Outro dado preocupante é a ausência de espaços de estímulo à aprendizagem. Menos da metade das escolas de Ensino Médio contam com laboratórios de Ciências (46,9%), e apenas 47,2% das unidades de Ensino Fundamental possuem bibliotecas ou salas de leitura.
“A falta de ambientes que incentivem leitura e tecnologia torna a escola menos atrativa para os jovens. Sem esses espaços, o engajamento dos estudantes cai e os professores também perdem recursos fundamentais para dar aulas mais eficazes.”
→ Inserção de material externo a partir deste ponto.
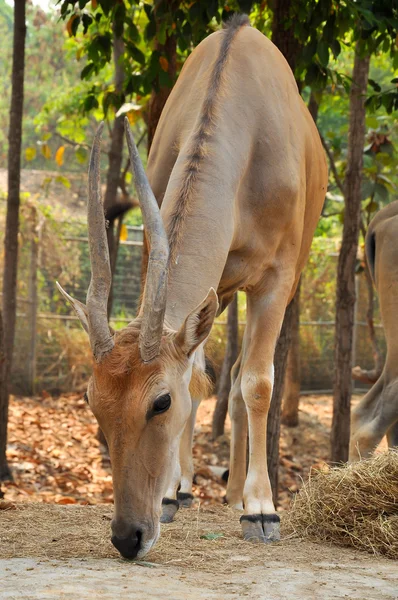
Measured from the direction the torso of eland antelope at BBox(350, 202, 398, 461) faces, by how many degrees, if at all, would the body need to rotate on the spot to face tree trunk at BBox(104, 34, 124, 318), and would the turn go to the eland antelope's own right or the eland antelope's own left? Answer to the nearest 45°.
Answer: approximately 135° to the eland antelope's own left

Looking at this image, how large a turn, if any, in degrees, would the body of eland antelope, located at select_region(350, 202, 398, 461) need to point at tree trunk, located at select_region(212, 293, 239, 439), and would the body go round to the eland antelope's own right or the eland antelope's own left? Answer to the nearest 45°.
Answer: approximately 135° to the eland antelope's own left

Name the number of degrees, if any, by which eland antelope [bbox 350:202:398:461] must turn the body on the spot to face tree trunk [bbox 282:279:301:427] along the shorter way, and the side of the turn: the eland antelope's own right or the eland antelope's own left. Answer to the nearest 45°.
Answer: approximately 90° to the eland antelope's own left

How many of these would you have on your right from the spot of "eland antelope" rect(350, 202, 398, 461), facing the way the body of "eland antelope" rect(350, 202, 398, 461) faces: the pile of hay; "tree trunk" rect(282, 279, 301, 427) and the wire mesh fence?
1

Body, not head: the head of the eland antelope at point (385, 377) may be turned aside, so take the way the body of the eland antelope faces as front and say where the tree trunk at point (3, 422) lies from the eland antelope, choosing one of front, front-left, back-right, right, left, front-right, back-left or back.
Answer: back

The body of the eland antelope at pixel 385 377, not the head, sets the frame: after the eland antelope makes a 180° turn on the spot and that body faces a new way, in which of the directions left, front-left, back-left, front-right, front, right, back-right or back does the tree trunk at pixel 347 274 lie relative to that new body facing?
front

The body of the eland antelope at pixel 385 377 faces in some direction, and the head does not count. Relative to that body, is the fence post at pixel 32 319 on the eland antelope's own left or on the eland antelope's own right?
on the eland antelope's own left

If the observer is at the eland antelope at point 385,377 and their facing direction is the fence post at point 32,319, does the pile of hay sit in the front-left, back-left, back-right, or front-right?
back-left

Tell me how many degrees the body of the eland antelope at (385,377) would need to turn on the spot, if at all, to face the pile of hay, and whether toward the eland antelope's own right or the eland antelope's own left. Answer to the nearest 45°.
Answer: approximately 90° to the eland antelope's own right

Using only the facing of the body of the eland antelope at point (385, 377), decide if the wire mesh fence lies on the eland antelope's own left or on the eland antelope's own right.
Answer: on the eland antelope's own left

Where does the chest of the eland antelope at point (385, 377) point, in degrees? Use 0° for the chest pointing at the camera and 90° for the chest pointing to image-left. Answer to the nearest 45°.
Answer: approximately 270°
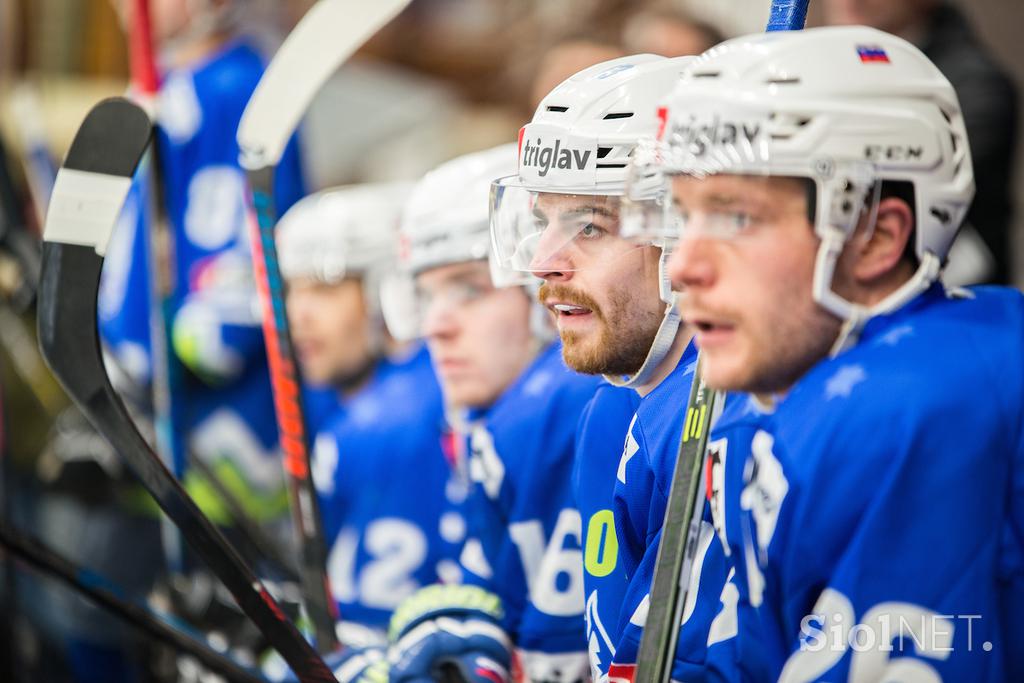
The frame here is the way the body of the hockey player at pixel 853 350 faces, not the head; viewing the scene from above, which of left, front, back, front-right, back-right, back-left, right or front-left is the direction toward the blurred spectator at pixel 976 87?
back-right

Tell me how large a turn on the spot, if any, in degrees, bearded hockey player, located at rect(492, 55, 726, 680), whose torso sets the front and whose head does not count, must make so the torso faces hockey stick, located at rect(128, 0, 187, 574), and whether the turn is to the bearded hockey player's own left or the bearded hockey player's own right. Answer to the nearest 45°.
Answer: approximately 90° to the bearded hockey player's own right

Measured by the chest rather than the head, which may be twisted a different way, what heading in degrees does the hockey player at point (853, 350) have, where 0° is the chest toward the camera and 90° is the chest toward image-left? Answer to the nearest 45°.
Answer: approximately 45°

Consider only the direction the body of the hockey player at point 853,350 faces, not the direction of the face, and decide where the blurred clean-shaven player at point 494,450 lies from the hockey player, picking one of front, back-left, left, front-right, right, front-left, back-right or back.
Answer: right

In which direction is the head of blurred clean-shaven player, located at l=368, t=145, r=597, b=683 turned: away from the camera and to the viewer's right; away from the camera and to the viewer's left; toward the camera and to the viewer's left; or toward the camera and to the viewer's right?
toward the camera and to the viewer's left

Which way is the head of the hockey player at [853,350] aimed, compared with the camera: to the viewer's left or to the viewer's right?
to the viewer's left
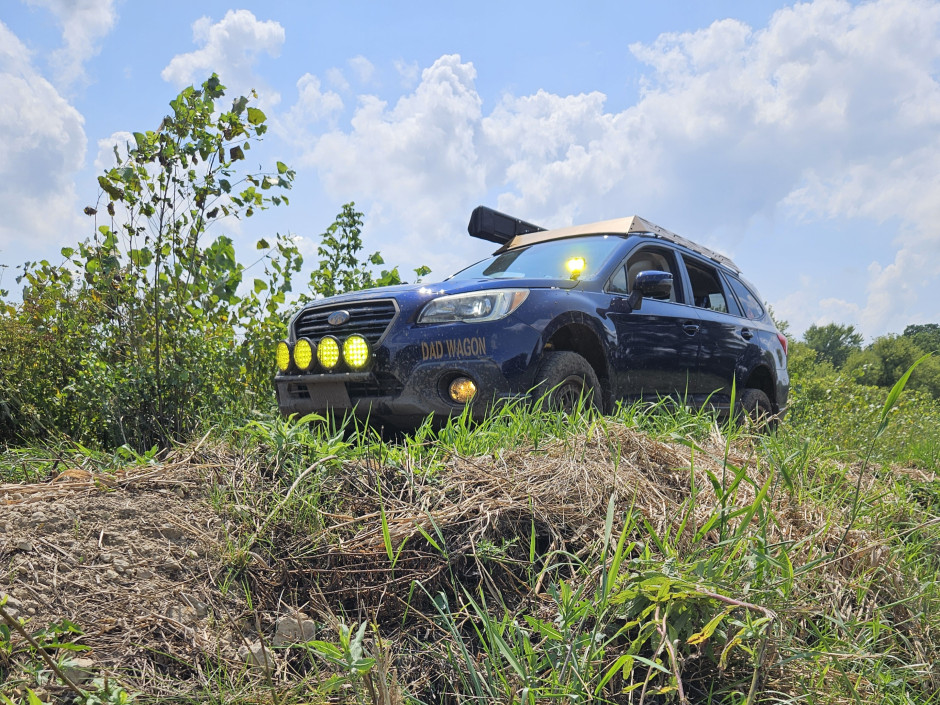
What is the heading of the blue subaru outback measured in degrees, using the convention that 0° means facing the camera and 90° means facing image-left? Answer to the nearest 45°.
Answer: approximately 45°
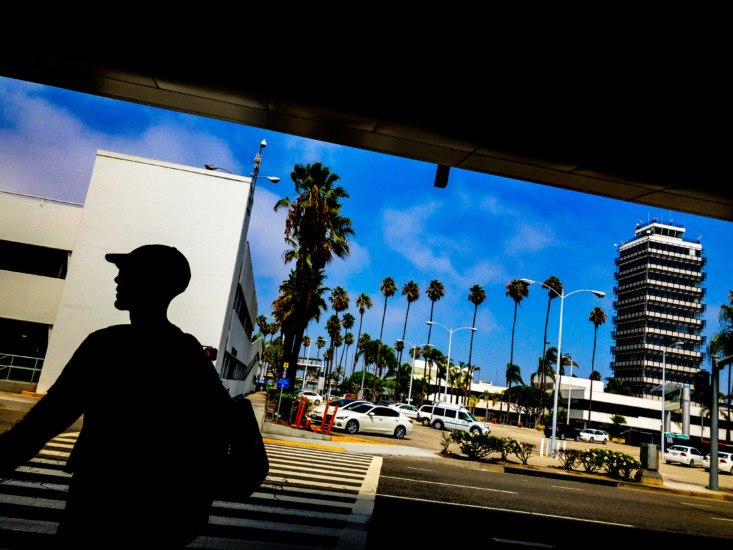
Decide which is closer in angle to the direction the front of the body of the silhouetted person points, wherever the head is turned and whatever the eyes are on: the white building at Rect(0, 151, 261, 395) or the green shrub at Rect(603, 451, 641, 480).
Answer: the white building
Essa carência se reflete no aumento da evasão escolar. “Quanto mais a escola for acolhedora e atrativa, menores são os riscos de abandono. Mas se faltam bibliotecas, laboratórios, saneamento ou climatização, o jovem encontra maiores dificuldades, e isso eleva as chances de distorção idade-série e evasão”, explica.
Embora 95,4% das escolas públicas estejam conectadas à internet, apenas 44,5% possuem conexão adequada para uso pedagógico.
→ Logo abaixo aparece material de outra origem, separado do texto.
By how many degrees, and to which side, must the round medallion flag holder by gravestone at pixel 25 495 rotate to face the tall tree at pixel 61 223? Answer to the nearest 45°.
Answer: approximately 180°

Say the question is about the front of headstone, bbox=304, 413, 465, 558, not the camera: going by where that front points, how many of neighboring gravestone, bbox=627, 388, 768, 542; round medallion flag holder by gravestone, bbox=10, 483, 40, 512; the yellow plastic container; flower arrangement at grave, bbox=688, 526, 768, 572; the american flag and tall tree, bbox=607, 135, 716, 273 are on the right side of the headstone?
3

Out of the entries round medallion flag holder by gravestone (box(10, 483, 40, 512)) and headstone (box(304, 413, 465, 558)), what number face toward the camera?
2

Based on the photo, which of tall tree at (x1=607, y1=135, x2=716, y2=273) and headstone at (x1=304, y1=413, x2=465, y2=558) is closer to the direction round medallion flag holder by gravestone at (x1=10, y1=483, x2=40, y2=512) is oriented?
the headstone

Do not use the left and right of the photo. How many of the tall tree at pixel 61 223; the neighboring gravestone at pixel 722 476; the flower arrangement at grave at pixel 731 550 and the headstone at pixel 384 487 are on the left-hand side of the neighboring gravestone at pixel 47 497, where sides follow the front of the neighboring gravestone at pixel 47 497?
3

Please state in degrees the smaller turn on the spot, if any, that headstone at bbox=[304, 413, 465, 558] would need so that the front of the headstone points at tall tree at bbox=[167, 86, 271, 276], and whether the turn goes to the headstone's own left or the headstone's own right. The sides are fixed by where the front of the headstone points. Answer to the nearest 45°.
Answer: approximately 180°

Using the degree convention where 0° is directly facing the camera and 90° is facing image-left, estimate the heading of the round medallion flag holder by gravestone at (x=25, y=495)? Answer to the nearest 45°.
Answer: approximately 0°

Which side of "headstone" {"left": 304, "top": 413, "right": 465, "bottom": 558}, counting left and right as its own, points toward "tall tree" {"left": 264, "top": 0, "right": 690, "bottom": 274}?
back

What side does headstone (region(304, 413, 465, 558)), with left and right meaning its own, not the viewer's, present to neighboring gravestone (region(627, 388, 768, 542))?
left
“Esse é um grande problema, porque estamos formando jovens para o século XXI sem que eles tenham acesso a tecnologias de forma crítica e pedagógica. Muitas vezes a conexão existe, mas não há manutenção, dispositivos adequados ou estrutura para receber a rede”, aponta a coordenadora.
Segundo ela, é necessário realizar diagnósticos locais para identificar os gargalos e formular planos que assegurem a efetividade da conectividade nas escolas.
Avanços e desafios
O anuário mostra que os investimentos em educação cresceram 13% entre 2014 e 2023, somando R$ 540 bilhões em 2023, o equivalente a 4,9% do PIB. Ainda assim, o gasto por aluno no Brasil é de US$ 3.668 (cerca de R$ 19,6 mil) e está muito abaixo da média da OCDE, de US$ 11.914 (R$ 63,7 mil).
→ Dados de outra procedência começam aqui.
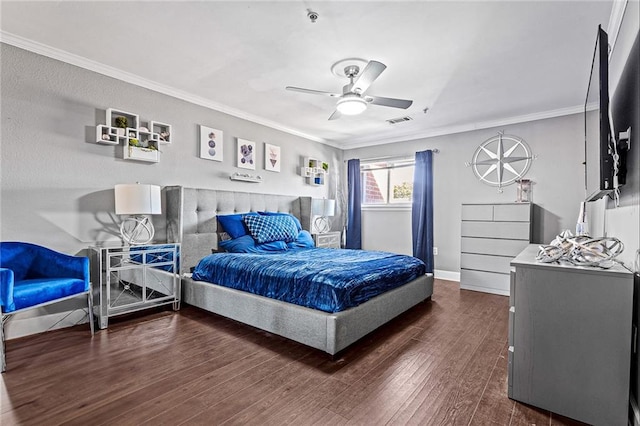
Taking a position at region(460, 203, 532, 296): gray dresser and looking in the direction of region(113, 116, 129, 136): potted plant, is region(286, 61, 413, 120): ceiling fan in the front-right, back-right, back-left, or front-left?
front-left

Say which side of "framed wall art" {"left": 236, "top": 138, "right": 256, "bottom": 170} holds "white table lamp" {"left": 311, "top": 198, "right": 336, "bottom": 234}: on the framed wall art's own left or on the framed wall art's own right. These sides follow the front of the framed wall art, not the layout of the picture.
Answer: on the framed wall art's own left

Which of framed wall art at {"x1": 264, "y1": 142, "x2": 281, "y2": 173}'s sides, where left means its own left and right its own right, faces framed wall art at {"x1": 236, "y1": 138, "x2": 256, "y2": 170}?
right

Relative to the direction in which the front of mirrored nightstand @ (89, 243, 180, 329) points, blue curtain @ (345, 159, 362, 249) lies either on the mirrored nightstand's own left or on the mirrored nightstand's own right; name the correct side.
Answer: on the mirrored nightstand's own left

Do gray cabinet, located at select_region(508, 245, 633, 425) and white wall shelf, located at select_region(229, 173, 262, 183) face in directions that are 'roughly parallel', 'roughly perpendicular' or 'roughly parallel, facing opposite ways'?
roughly parallel, facing opposite ways

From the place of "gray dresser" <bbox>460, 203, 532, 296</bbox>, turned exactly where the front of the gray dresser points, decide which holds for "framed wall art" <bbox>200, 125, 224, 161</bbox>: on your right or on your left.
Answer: on your right

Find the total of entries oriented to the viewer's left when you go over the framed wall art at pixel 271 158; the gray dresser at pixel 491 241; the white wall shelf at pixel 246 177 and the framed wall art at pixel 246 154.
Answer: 0

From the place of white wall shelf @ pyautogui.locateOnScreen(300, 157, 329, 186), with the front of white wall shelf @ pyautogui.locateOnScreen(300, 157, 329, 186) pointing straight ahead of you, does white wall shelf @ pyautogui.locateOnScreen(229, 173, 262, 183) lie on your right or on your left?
on your right

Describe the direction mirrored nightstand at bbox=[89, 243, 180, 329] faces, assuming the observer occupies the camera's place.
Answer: facing the viewer and to the right of the viewer

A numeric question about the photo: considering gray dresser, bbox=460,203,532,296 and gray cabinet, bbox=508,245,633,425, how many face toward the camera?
1

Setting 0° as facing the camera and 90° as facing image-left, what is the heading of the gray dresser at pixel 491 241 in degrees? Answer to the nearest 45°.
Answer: approximately 0°

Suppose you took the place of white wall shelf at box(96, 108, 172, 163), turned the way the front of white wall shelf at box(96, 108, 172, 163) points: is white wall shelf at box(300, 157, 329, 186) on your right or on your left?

Para Mendes, não se trata apenas de aumentar recursos, mas de melhorar a gestão. “O Brasil avançou, mas ainda falta prioridade política. Muitas secretarias de educação não possuem capacidade técnica para definir estratégias de combate à desigualdade. Analisar dados e identificar onde investir é um desafio que não depende só de orçamento, mas de gestão educacional.”